Corruption has long plagued foreign aid and Mrs. Clinton claimed to be spearheading a global crusade against graft. But when push came to shove, she went to the barricades for the kleptocracies’ right to collect U.S. tax dollars. When Republicans crafted legislation in 2011 to prohibit aid from going to graft-ridden governments, Mrs. Clinton warned that restricting handouts to nations that fail anti-corruption tests “has the potential to affect a staggering number of needy aid recipients.”

Despite Mrs. Clinton’s reform pledge, AID continued burying boondoggles with bureaucratic bluster. At a 2011 congressional hearing, Rep. Jason Chaffetz, Utah Republican and chairman of the House Subcommittee on National Security, scoffed at AID’s boasts on its Iraqi projects: “262,482 individuals reportedly benefited from medical supplies that were purchased to treat only 100 victims of a specific attack; 22 individuals attended a five-day mental health course, yet 1.5 million were reported as beneficiaries … and 280,000 were reported as benefiting from $14,246 spent to rehabilitate a morgue.”

During Mrs. Clinton’s tenure, the State Department and AID gave grants to promote investigative journalism in numerous developing nations as part of its “good governance” programs. But exposing abuses was only a virtue outside U.S. territorial limits. From 2011 onward, AID’s acting inspector general massively deleted information on foreign aid debacles in audit reports, as The Washington Post reported in 2014. Mrs. Clinton also ran the most secretive State Department in modern American history.

Afghanistan was Mrs. Clinton’s biggest foreign aid failure. In November 2009, she declared that the Afghan government must take action to “demonstrate there’s no impunity for those who are corrupt.” She promised the United States would not pour money directly into Afghan government agencies “unless we have a certification that … we are going to have ministries that we can hold accountable.”

But the following year, Mrs. Clinton made a “strategic foreign assistance decision” (according to a 2012 AID memo first reported by The Washington Times) to provide “at least 50 percent of U.S. Government assistance directly” to the Afghan government. AID “more than tripled its awards of direct assistance” to the Afghan government, rising from $470 million in 2009 to $1.4 billion in 2010, according to the Government Accountability Office. AID hired KPMG and Ernst & Young to analyze the program; when they both warned in 2011 that Afghan agencies were utterly untrustworthy, AID suppressed their reports.

Data section =
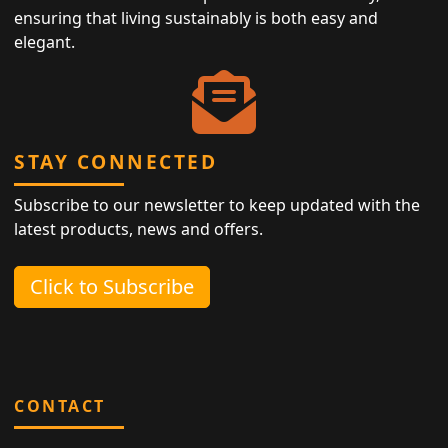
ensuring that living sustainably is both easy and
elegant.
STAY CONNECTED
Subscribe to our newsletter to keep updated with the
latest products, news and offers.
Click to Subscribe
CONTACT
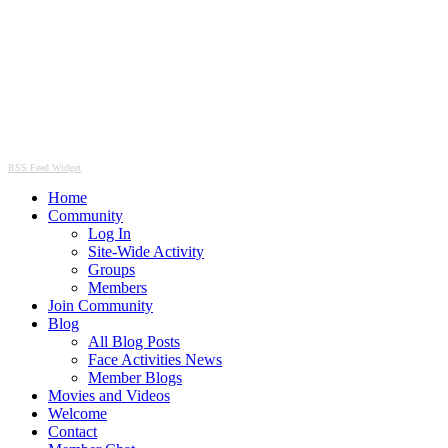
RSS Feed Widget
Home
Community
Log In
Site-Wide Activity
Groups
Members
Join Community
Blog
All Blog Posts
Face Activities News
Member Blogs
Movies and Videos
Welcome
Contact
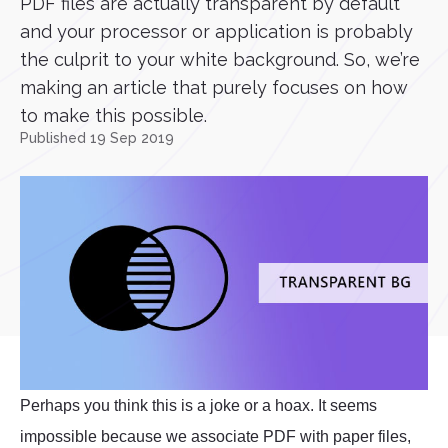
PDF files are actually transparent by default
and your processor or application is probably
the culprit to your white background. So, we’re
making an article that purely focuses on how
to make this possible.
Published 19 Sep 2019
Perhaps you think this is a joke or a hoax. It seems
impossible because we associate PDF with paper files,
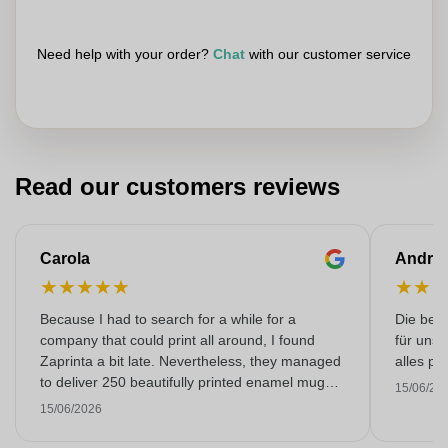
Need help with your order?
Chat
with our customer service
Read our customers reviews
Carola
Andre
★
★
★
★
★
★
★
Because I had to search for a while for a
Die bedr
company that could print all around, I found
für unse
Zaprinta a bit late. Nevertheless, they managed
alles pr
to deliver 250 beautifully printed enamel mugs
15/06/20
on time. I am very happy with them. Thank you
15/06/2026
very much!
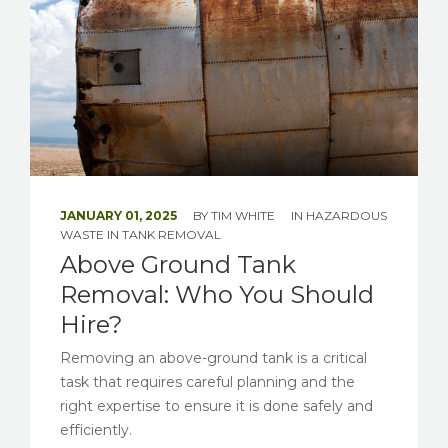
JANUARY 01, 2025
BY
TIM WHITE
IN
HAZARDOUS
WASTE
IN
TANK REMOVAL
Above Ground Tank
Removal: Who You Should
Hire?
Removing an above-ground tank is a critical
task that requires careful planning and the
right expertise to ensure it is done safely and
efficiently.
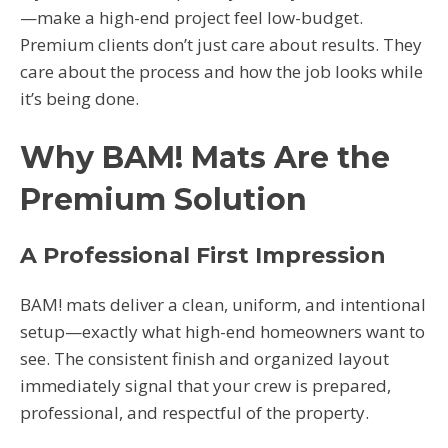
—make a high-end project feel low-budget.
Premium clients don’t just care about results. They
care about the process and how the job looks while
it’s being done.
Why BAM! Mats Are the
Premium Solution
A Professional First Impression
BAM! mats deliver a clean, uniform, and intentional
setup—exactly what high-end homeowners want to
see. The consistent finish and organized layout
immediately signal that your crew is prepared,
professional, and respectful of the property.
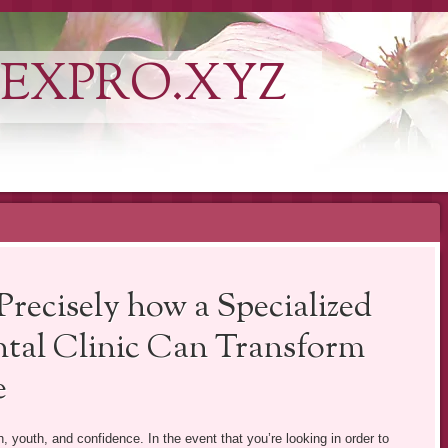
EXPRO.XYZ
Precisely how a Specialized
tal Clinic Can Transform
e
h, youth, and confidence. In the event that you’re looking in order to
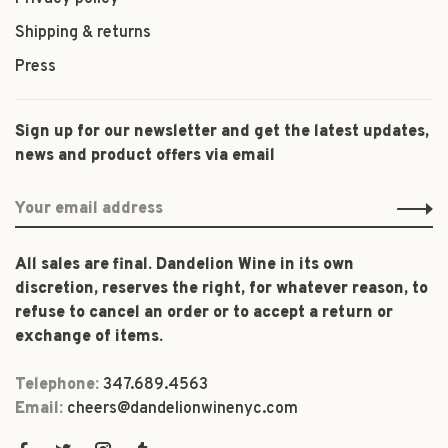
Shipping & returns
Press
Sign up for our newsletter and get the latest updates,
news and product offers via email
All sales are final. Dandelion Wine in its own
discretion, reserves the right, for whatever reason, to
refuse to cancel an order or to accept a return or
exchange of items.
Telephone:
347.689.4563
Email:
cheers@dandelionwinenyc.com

Problems to work on =
• 1. Copy the passage on Mrs. Clinton and foreign aid word for word, between "During Mrs. Clinton’s" and "modern American history.", inclusive.
• 2. Write the next part of the passage on Mrs. Clinton and foreign aid, picking up from its final sentence.

Responses per task =
• 1.
During Mrs. Clinton’s tenure, the State Department and AID gave grants to promote investigative journalism in numerous developing nations as part of its “good governance” programs. But exposing abuses was only a virtue outside U.S. territorial limits. From 2011 onward, AID’s acting inspector general massively deleted information on foreign aid debacles in audit reports, as The Washington Post reported in 2014. Mrs. Clinton also ran the most secretive State Department in modern American history.

• 2.
Those windfalls spurred an orgy of looting that helped turn average Afghans against the government of President Hamid Karzai. Ryan Crocker, U.S. ambassador to Afghanistan during Mrs. Clinton’s time as secretary of State, recently commented that “endemic corruption” was “the ultimate point of failure for our efforts.” A recent special inspector general for Afghanistan reconstruction report concluded that ” the U.S. government showed a lack of political commitment” on opposing Afghan political corruption.

In lieu of fighting Afghan corruption, AID ignited pyres of U.S. tax dollars. As the Christian Science Monitor noted in mid-2010, AID “created an atmosphere of frantic urgency about the ‘burn rate’ — a measure of how quickly money is spent. Emphasis gets put on spending fast to make room for the next batch from Congress.” The “burn rate” fixation produced endless absurdities, including collapsing schools, impassable roads, failed electrification projects, and phantom health clinics.

Foreign aid has long been known as “walking around money for the secretary of State,” and Mrs. Clinton enjoyed the gratitude she received for the $200 billion the United States distributed during her tenure. But Mrs. Clinton’s foreign aid record shows there is no reason to expect her to bring competence or candor to the White House.

• James Bovard is the author of “Attention Deficit Democracy” (Palgrave, 2006) and “Lost Rights” (St. Martin’s, 1994).